Digging Religion


Archeologists are excavating a site that could prove what we think we know about the development of human civilization to be wrong. In school we're taught that the development of civilization happened in a period of time called the Neolithic Revolution. First came farming and herding, then pottery, villages, specialized labor, kings, writing, art, and, well into the process, organized religion. Göbekli Tepe ("Hill With a Potbelly" in Turkish), the provocative dig site near the border of Turkey and Syria, offers fascinating evidence that we may not have the whole story after all.

Estimated to be built somewhere around 11,500 years ago by carbon dating, the site is an anomaly. It is one of only two sites found in the world that strongly suggest that religion was the foundation for the process of the development of civilization that followed over the last 10,ooo years.

Göbekli Tepe is the oldest human-made place of worship to be discovered. The site, who's excavation is currently overseen by German archeologist Klaus Schmidt, contains very little evidence of daily life. There are no toilets, dump grounds, and very few human remains, suggesting that the site's exclusive purpose was to serve as a place for worship.

The temple consists of large 10-ton stones stacked in t-shapes with carvings of totem animals which predate pottery and the invention of writing. Archeologists believe theses could be representations of mythic beings, such as ancestors. Schmidt speculates the site was used for early shamanic practices. Ritual bones of local game have been found in large amounts suggesting ritual feasts. Carved into the rocks are geometric shapes and patterns. It is clear that the site was used for cultic rather than domestic purposes.

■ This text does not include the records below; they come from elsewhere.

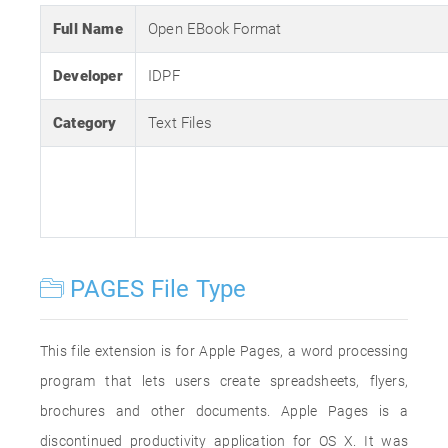
Full Name
Open EBook Format
Developer
IDPF
Category
Text Files
PAGES File Type
This file extension is for Apple Pages, a word processing
program that lets users create spreadsheets, flyers,
brochures and other documents. Apple Pages is a
discontinued productivity application for OS X. It was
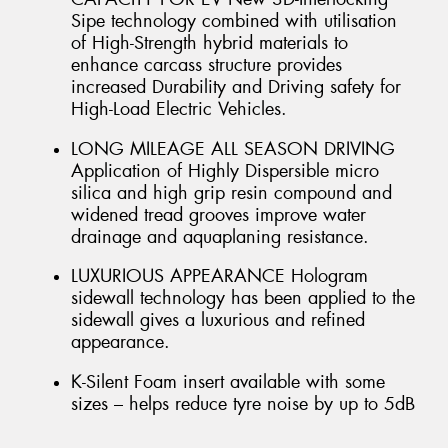
Sipe technology combined with utilisation
of High-Strength hybrid materials to
enhance carcass structure provides
increased Durability and Driving safety for
High-Load Electric Vehicles.
LONG MILEAGE ALL SEASON DRIVING
Application of Highly Dispersible micro
silica and high grip resin compound and
widened tread grooves improve water
drainage and aquaplaning resistance.
LUXURIOUS APPEARANCE Hologram
sidewall technology has been applied to the
sidewall gives a luxurious and refined
appearance.
K-Silent Foam insert available with some
sizes – helps reduce tyre noise by up to 5dB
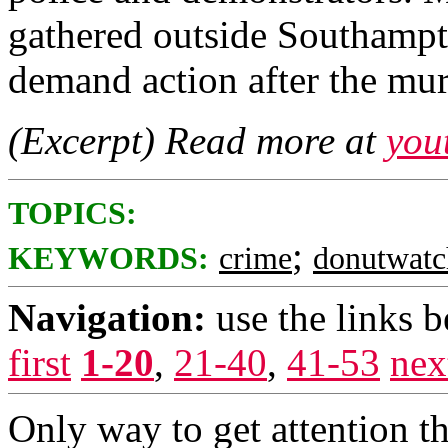
gathered outside Southampto
demand action after the mu
(Excerpt) Read more at
you
TOPICS:
;
KEYWORDS:
crime
donutwatc
Navigation:
use the links 
first
1-20
,
21-40
,
41-53
nex
Only way to get attention t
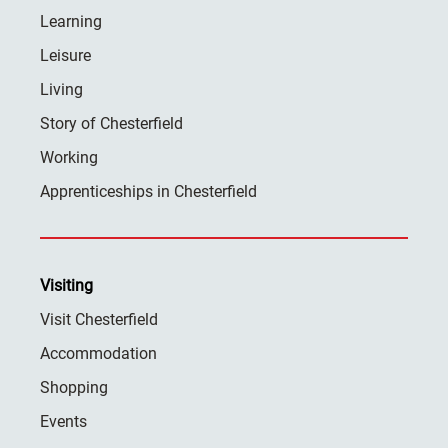
Learning
Leisure
Living
Story of Chesterfield
Working
Apprenticeships in Chesterfield
Visiting
Visit Chesterfield
Accommodation
Shopping
Events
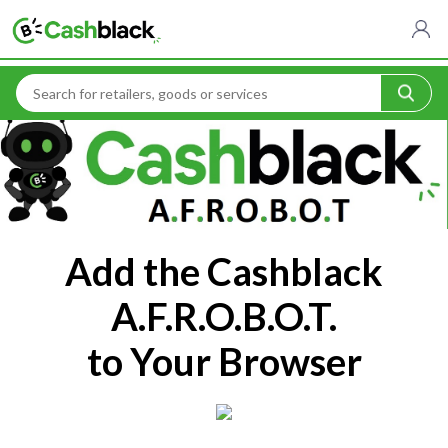
Home
Cashblack A.F.R.O.B.O.T
Add the Cashblack
A.F.R.O.B.O.T.
to Your Browser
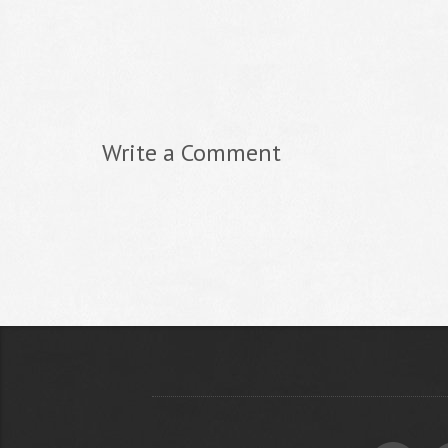
Write a Comment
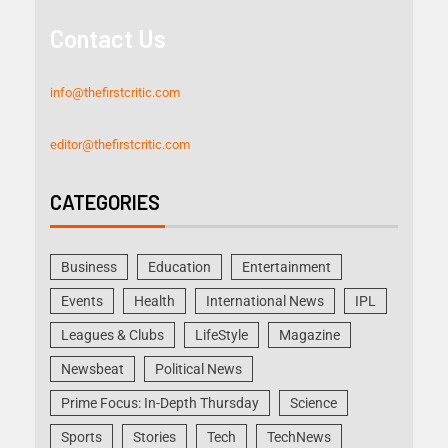
Contact Us
info@thefirstcritic.com
editor@thefirstcritic.com
CATEGORIES
Business
Education
Entertainment
Events
Health
International News
IPL
Leagues & Clubs
LifeStyle
Magazine
Newsbeat
Political News
Prime Focus: In-Depth Thursday
Science
Sports
Stories
Tech
TechNews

The early people who utilized the site were also some of the earliest farmers and cultivators of wheat, suggesting that these people formed civilization and 'sedentism' around the needs of the worship site, much opposed to the current hypothesis that worship was a much later development in the human experience.

By around 8,000 years ago, the site was buried purposefully, marking the sudden end of its use as a worship site. Why the people buried it still remains a mystery, though possibly its fate was determined by the very same process that it had a hand in evidently creating; the development of civilization.

Though there are many fascinating aspects to the discovery of Göbekli Tepe, more questions remain than answers as only 5% of the site has been excavated so far. Schmidt estimates another 50 years of excavation before we have a comprehensive understanding of the purpose of this site and the people involved in its creation.